Volkswagen released a statement in response to the article by the Times stating that they “believe that the scientific methods used to conduct the study were wrong and that it would have been better not to undertake it at all.” A likely story from a company who was caught attempting to cheat the system in a vast conspiracy underwritten by corporate greed.
At the time of this abhorrent experiment, the automakers had enlisted the help of the European Research Group on Environment and Health in the Transport Sector (EUGT) to conduct studies on their behalf. But they were far from in the dark regarding the companies’ practices, as it was the three German car companies in question who created the institute in the first place. The tests themselves took place in Albuquerque, New Mexico, at the Lovelace Respiratory Research Institute. Volkswagen maintains that the study was not completed nor published before the EUGT dissolved back in June of 2017.
Perhaps due to the fact that the experiment was conducted in a Volkswagen vehicle, that specific automaker has been the most forthcoming in response to the accusations. BMW has been completely silent thus far with no official response, while Daimler is claiming that they will be launching an investigation of their own.
The German government has also taken a strongly opposing stance on the subject. Steffen Seibert, a spokesman for Chancellor Angela Merkel attested that the experiments were “in no ethical way justifiable and they raise many critical questions about those who are behind the tests.” Germany actually has some of the strictest animal testing laws in all of Europe. They have even imposed a near total ban on using apes as laboratory animals according to the German ministry of food and agriculture. The United States, on the other hand, has much more permissive regulations, and it has been determined that there are tens of thousands of non-human primates being used in experiments each year.
Lovelace Respiratory Research Institute located in Albuquerque, New Mexico
The Lovelace Respiratory Research Institute confirmed that the experiments had indeed taken place at their facility, but that the findings would never be published after it was exposed that Volkswagen had rigged diesel test cars in order to cheat on emissions testing.

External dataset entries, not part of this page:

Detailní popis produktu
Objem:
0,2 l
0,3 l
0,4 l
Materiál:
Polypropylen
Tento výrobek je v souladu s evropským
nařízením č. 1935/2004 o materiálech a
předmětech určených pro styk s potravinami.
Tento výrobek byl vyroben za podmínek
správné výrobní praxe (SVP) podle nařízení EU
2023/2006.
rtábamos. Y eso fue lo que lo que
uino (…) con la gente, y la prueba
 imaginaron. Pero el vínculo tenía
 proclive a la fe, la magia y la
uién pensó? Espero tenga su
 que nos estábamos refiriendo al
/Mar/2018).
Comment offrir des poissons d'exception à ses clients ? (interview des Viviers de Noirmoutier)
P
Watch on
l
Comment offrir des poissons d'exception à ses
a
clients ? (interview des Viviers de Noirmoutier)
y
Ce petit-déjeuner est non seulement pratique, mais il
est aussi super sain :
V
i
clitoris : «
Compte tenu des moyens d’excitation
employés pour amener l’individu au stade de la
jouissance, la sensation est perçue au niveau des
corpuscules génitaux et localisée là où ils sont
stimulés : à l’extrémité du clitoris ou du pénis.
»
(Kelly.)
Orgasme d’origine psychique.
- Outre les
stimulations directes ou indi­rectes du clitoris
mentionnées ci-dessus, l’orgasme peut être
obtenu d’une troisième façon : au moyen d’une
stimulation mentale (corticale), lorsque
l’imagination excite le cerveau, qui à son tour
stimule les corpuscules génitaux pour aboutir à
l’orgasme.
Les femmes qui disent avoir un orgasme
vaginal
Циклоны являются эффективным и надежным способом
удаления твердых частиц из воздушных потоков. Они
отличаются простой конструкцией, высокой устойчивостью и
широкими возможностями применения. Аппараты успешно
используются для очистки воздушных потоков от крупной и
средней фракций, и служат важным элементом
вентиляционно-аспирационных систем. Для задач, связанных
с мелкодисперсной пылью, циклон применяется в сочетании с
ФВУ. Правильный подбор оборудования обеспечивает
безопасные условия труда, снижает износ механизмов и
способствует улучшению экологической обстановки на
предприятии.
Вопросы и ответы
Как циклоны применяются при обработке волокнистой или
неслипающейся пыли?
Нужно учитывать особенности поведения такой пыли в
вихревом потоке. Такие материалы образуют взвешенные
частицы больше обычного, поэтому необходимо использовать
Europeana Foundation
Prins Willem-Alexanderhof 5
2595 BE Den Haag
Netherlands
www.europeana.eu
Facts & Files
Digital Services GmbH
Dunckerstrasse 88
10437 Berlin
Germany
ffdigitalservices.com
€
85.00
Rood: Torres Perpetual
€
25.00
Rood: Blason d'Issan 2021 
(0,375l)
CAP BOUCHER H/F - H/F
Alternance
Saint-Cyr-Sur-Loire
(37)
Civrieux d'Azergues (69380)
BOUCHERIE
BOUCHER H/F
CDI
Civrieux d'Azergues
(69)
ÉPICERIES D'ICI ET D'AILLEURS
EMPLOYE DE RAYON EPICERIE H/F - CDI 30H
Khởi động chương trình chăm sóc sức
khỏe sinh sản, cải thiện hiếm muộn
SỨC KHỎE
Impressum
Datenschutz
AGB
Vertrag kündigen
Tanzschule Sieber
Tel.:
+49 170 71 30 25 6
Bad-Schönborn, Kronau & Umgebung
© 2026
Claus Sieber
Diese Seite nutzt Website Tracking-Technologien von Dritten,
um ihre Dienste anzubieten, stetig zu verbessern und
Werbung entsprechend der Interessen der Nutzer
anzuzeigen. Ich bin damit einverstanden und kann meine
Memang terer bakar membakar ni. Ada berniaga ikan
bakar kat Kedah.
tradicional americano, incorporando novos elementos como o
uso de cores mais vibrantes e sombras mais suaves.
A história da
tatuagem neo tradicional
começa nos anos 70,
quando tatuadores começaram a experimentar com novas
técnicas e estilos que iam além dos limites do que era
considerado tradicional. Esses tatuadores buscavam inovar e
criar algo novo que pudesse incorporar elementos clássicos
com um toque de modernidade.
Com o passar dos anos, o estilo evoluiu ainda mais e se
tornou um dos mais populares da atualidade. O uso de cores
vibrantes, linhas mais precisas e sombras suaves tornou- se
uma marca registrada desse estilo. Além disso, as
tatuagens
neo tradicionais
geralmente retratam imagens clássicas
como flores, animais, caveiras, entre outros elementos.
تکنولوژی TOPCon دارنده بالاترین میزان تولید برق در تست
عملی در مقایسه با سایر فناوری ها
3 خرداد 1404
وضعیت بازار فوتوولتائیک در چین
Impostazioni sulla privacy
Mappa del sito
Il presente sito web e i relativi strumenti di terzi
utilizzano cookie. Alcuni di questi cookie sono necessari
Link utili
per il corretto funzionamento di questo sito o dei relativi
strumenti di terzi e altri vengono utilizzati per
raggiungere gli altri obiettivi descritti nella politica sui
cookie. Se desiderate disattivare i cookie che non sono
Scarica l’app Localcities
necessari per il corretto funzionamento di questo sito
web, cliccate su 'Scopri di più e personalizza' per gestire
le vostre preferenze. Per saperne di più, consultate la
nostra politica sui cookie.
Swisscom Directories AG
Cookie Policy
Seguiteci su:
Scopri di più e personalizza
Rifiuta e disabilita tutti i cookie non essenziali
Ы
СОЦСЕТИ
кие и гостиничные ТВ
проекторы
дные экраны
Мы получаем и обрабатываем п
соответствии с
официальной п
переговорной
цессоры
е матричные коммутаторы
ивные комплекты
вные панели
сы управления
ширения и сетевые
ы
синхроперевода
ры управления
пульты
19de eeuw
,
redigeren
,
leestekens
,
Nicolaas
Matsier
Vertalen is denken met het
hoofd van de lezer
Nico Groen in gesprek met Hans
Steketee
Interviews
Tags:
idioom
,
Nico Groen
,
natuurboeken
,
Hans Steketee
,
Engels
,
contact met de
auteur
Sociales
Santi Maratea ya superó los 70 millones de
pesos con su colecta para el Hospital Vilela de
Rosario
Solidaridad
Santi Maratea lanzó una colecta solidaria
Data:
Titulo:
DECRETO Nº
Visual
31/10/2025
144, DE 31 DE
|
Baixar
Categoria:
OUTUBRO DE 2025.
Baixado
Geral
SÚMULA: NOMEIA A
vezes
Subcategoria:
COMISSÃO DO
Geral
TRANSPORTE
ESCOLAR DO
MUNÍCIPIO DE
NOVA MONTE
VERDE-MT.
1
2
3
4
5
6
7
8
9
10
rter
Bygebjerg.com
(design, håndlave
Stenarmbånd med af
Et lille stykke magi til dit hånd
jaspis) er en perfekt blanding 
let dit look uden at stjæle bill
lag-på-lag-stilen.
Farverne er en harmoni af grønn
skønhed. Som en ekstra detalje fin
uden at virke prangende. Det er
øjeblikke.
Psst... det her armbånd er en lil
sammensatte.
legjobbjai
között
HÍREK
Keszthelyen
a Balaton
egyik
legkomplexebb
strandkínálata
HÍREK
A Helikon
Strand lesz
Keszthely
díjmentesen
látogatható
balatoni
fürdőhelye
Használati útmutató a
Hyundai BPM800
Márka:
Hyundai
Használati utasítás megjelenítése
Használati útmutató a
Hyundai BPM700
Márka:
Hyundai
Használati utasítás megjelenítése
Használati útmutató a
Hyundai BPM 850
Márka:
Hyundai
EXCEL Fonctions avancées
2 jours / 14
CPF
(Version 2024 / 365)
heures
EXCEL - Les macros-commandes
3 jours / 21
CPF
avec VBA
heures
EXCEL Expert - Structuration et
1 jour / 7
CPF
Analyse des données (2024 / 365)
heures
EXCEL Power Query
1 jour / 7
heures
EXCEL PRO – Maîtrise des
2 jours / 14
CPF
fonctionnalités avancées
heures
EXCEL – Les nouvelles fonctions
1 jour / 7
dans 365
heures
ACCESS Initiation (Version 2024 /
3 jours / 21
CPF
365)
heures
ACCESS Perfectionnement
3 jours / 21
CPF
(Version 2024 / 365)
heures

This controversy involving the unethical treatment of monkeys as lab animals is just the latest in the snowballing fallout of the original scandal involving Volkswagen. U.S. prosecutors involved in investigating how deep this debacle actually goes believe that the VW engineers were aware back in 2006 that the new 2.0 liter diesel engine would not comply with emissions regulations. Apparently, instead of going back to the drawing board, Volkswagen thought it would be a better idea to cut corners and rig the emissions testing in their favor. The rigged vehicles had software installed that kicked in only during testing that would strictly limit and regulate the output of emissions. Meanwhile, those very same vehicles would dump up to 40 times the amount of allowable levels of pollutants while on the road. The German automaker, who owns Audi, Porsche, Skoda, and SEAT, is now under major scrutiny as investigators explore the very real possibility that dirty diesel engines are to blame in large part for the air pollution problems in Europe.